To be honest, I'm not sure which I would pick right now. So much has changed, so much water under the bridge, so to speak. I am a different person than I was nine years ago. Shoot, I was barely married, for heaven's sake! Reality hits hard, unfortunately, both physically and emotionally. I am a better person today, I think, but boy, I'd like to be that young again! And I'd like to be oblivious to the trials that young families face. I'd like to live in that place where everything seems wonderful and the biggest problem I have is getting Joseph to stay in the nursery while I work out at the YMCA in Irvington. I was clueless. But my hair was awesome.
So here's the deal. I will take the wonderful wisdom I have acquired through the years and I will protect it with all I have. I will heed the advice of Godly friends who have led me along the straight path. I will cherish the memories of my beautiful children and their growing over the past nine years. And I will look into the eyes in the picture of that young, new mother and try to remember the zest for life that she had, the longing to be the best mother possible for her children.
We gain much from experience and time, but we lose much as well. We forget to meet our husband at the door instead of just being there when he gets home. We sacrifice date night for movie night at the school so that our kindergartener will feel safe around the other kids. We consider a night away is one where no one comes to our room in the middle of the night with a bad dream, a wet bed, or a bloody nose. We make these sacrifices and do not even question their merit....and yet a few wrinkles, some gray hair, a few pounds we detest and deny.
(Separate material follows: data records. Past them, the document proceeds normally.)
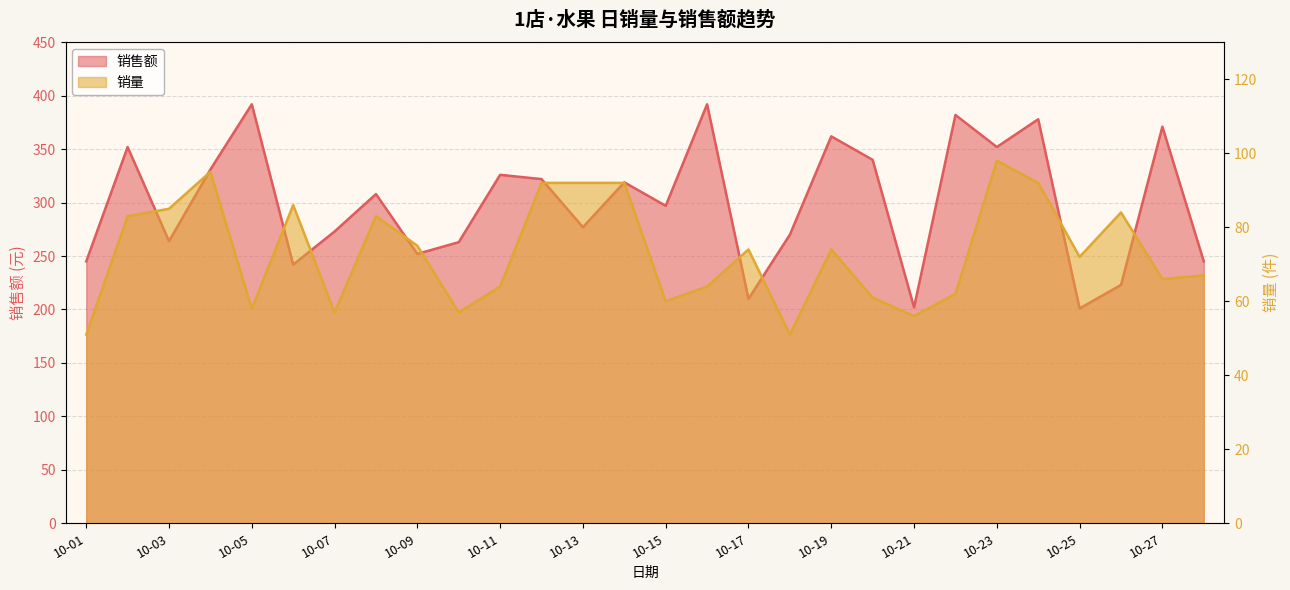

How many lines are shown in the chart?

2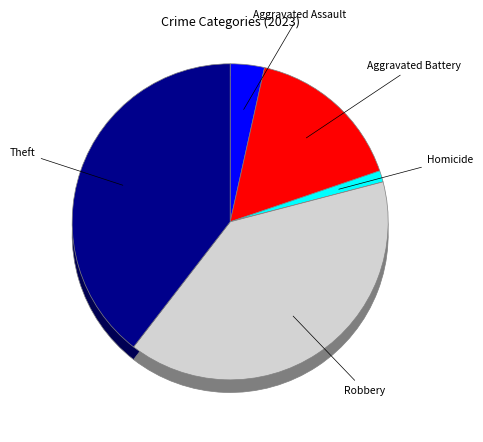

To the nearest percent, what portion does Theft represent?

40%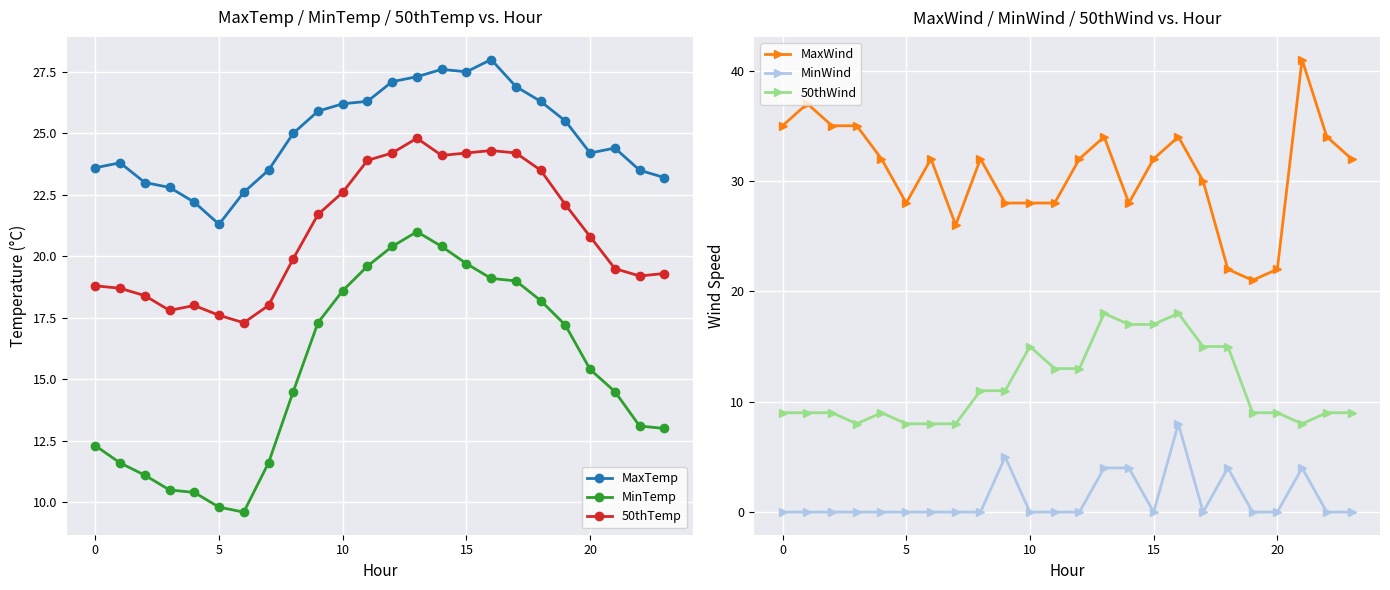

What is the label of the 12th point from the right?

12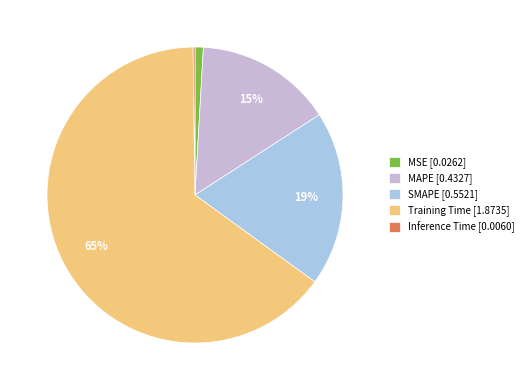

Which has a higher value, Training Time [1.8735] or MSE [0.0262]?

Training Time [1.8735]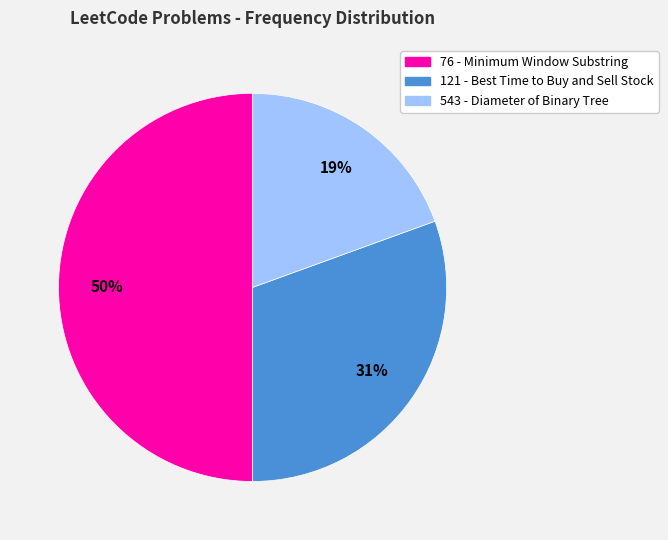

Do 543 - Diameter of Binary Tree and 76 - Minimum Window Substring together represent more than half of the pie?

Yes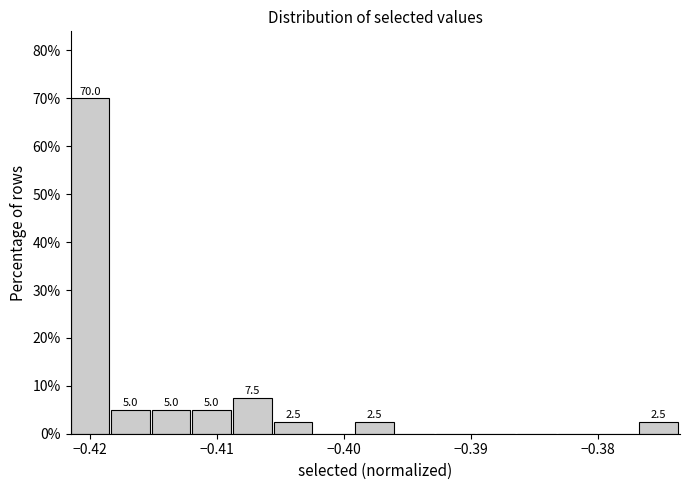

Around what value on the x-axis is the tallest bar? Give the approximate position of its centre, as read against the axis.

-0.420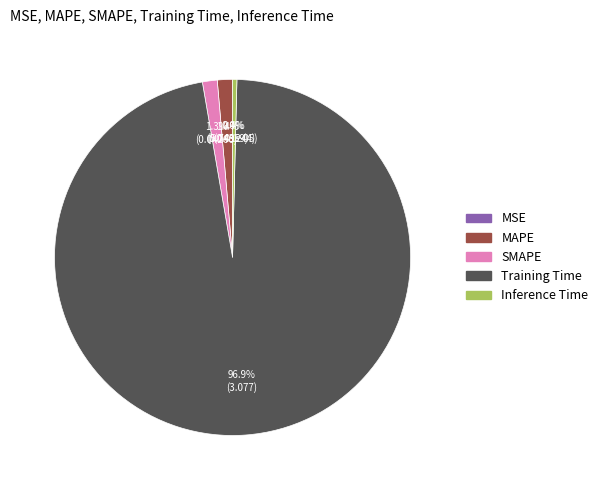

To the nearest percent, what is the average slice percentage?

20%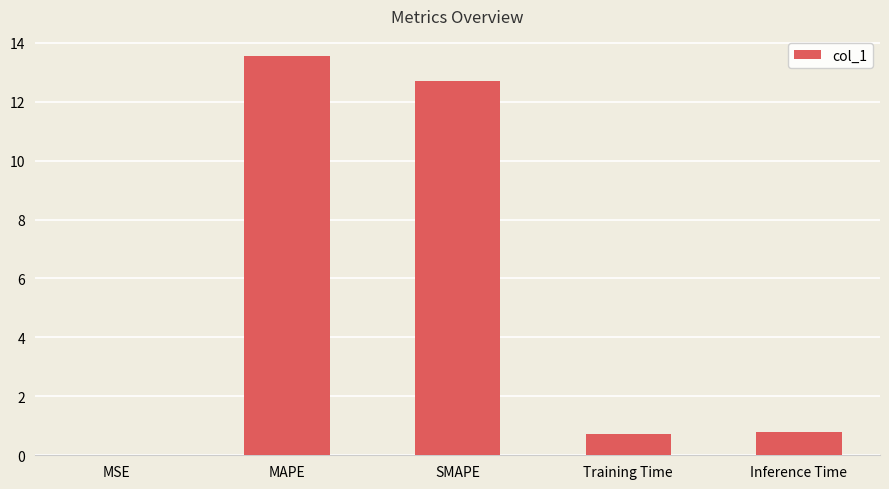

What is the sum of all values?

27.8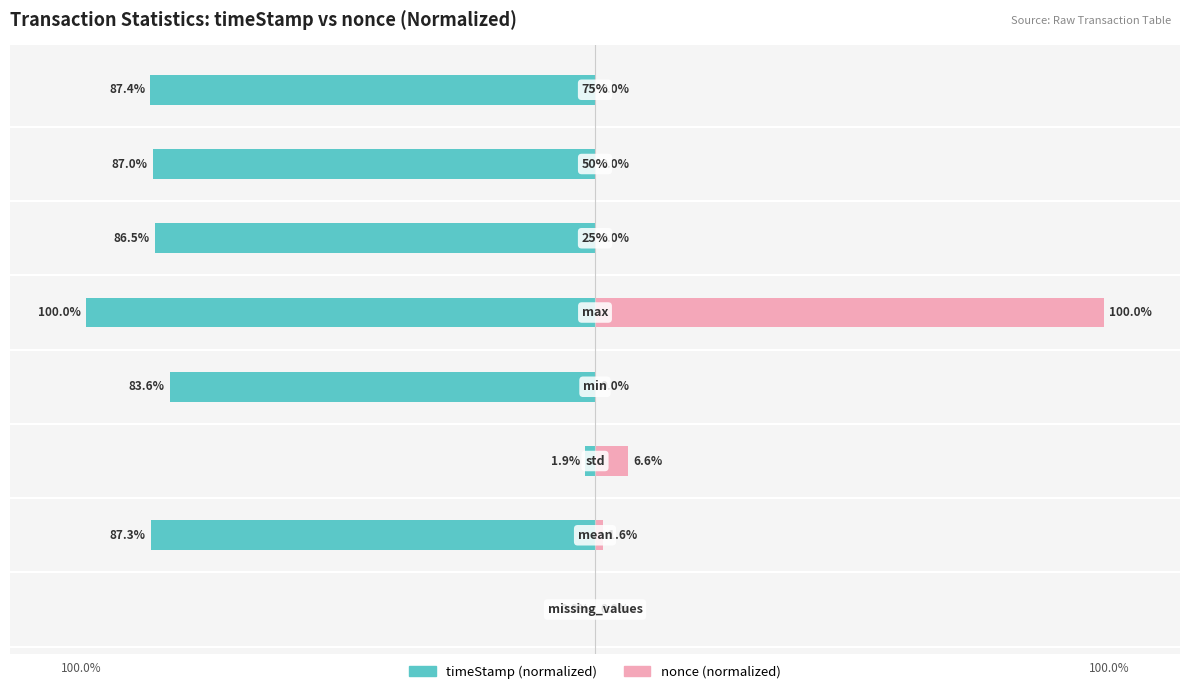

Reading left to right, transcribe all the data shown in this chart.

timeStamp (normalized): 0.0	-87.3	-1.9	-83.6	-100.0	-86.5	-87.0	-87.4
nonce (normalized): 0.0	1.6	6.6	0.0	100.0	0.0	0.0	0.0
I'm not trying to make excuses for the way I am now. As Joseph's preschool teacher once told me (advice I turn to again and again), "It's okay to UNDERSTAND the bahavior, but it's not okay to EXCUSE it". So, I can understand that life has begun to take it's toll on my body, my hair, my attitude, but that doesn't excuse letting it take it's toll on my heart and on my soul. Each day that I am blessed to wake up and see their beautiful faces (even if it is at 2am) I should rejoice and be thankful for every moment we have together. And I should also be grateful for every single wrinkle on my face because I have certainly earned them all.
January 30, 2009
It has been two weeks since I began writing this entry. I never finished it because....well, that just seems to be the way I roll right now. The ground is frozen, the air is frigid, the sky is gray, and I am stuck in the rut of, "I am miserable, but don't really care enough to do anything about it". I know it will pass. I have been here many winters before.
But I thought about this again at Caroline's birthday party last weekend. Eric saw the picture of Belle and me on the refrigerator and asked me when it was taken. He kept saying what a great picture it was, and again I was saddened that I am no longer that girl. It felt a little depressing until Gavin ran up to me crying about getting hurt while wrestling with the bigger kids at the party. I picked him up and sat him on the counter and talked about how if we want to play with the big boys we understand that there's a good chance we are going to get hurt from time to time. I gave him a hug and a drink of some of Grandma Irene's punch. He sat for a few seconds and then smiled up at me. "I love you, Mommy. Can I go now?" And then off to wrestle again. Eric watched the exchange and said, "And because of Mommy everything is right with the world again." To me that was a bigger compliment than anything he could have said about my picture at any age.